Monday, July 25, 2011

Girls camp


I think the best calling in the church is teenage Sunday school. I enjoy teaching, I love the gospel. Before girls camp I had a very cool experience where I got some divine help in preparing a lesson on repentance.
I felt my father in heaven’s love for those girls as I prepared and as I was teaching.

Girls camp on the other hand was my own fears came to the surface, I was in panic mode before I left my hands were shaky and I thought I can’t do this. I felt frozen with fear. The thought came to ask Brant for a blessing. But he was already at work and I’d have to drive all the way into town. As I talked to one of my friends (Jenny) suggested I ask for a blessing, that reassurance gave me the courage to ask. I did and Brant was more than willing. I instantly felt peace at his hands and I felt my heavenly father’s love for me.
I actually really enjoyed girls camp, the leaders I serve with are awesome and our youth leaders were amazing!

It also helped that it was just our ward.

My ear fetish was found out as I couldn’t resist President Rice’s. It really was so much fun and a therapeutic emotional rerun!

Although change is coming I feel like girl’s camp was an experience I needed.

little game of pick you leaders nose :)
I also think we have an amazing bishop I had to come home and take a psychometrics test one of the days. Bishop told me I would be blessed for coming to girl’s camp that I would receive help on my test.
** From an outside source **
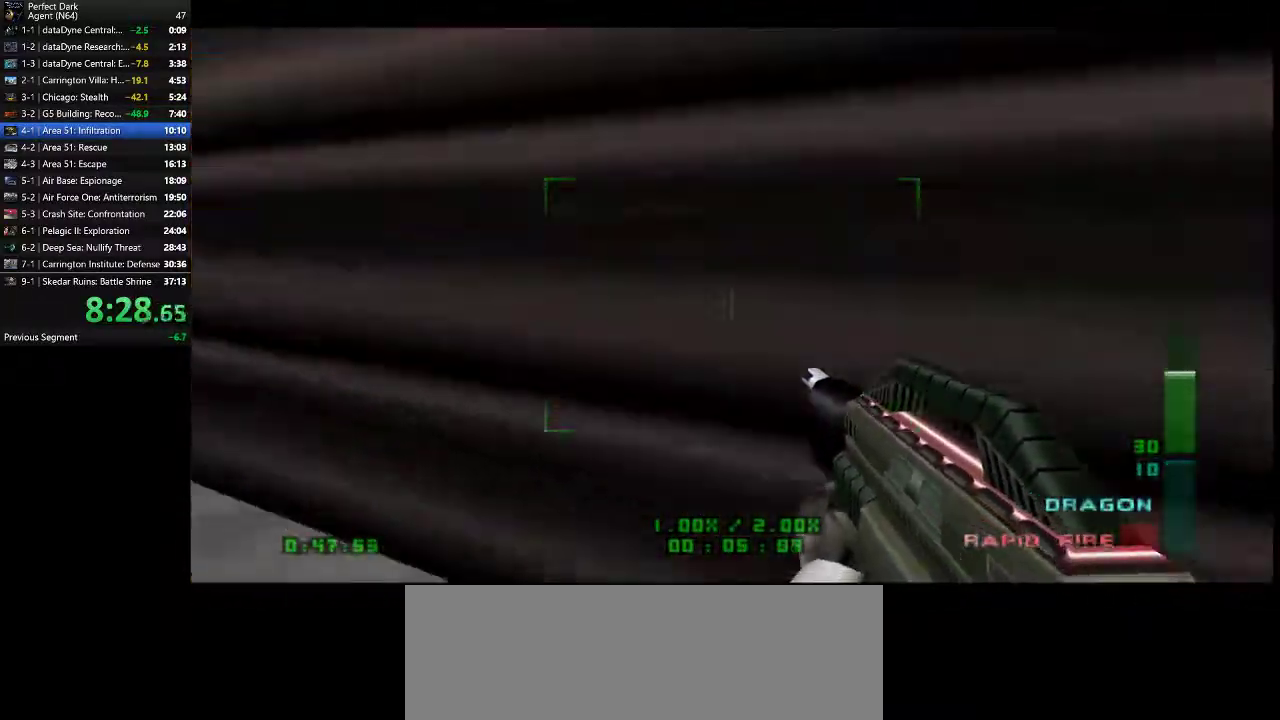
{"keys": ["a", "w"], "mouse": [], "events": []}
I’ve learned if bishop makes a promise you can take it to the bank because MIRACULOUSLY I got an A in that class and everyone was really nice to me at camp thanks girls and sister Thom who went way out of her way to love me through the week!


Tuesday, July 12, 2011

I cry for the 4th of July


What is more American, than a small town 4th of July? I’m not going to sugar coat this, I wanted to go to kanab for the 4th I love a small town independence day! I love the red hills echo of the fireworks! I love the activities at the park, the parade and of course Family. I really missed seeing family! Under the circumstances we stayed in Flagstaff and you know me I can’t help but celebrate a holiday.
Ria and I had festive feet.

We went to the park but I nearly broke down to cry when we were the only ones there, we made the best of it! Brant is always good to do that! 



We had to have a backyard water fight right?  Brant started it! 


But I think he was the most soaked by the end. 


With the fire ban we didn’t even have fireworks, :( I think I would have been crushed if it weren’t for BBQ’s with friends!

We also had some friends from Wyoming who heard about the finest pit stop on Hwy 89!!! Shalon and her kids came and stayed for a night! We were supposed to have our adoption home study that day and it didn’t work out I was so bummed but it turned out to be perfect timing I really needed and enjoyed their visit, and the house was clean :). The girls picked up where they left off and giggled the night away.

Shalon helped me gain some perspective on a situation she has been through and my brother is facing. Of course Lachlan found some fun with our Big daddy bear!









Monday, July 11, 2011

Oh what do you do in the summer time?

I thought I better do a summer update because it is almost over :(
He has been asking to do this for his Birthday! 
Oh, what do you do in the summertime, when all their schools are out?
Do they fight and scream, and use shaving cream, as they tell their teachers good bye?
This is woman who put it all of this together! 
As always Tera cleaning up the mess :)  

The Best 3rd grade Teacher ever! 
Is that what they’ve done? So have mine!

Tessa and Annette at her shower
Oh, what do you do in the summertime, when now is the time to play? 
Wendy Wednesday!
Do you take a swing at T-ball, or smack a volleyball or saddle and ride a horse


Is that what we’ve done, of course!

Cave's Crater

Oh, what do you do in the summertime, with all the flagstaff trees?

Do you hike in the hills, or take a bike on two wheels, or try to do stats as the days pass by?












 
If not, why have I?


Psychometrics in the summertime is Psychotic!  Not that there is EVER a good time for it!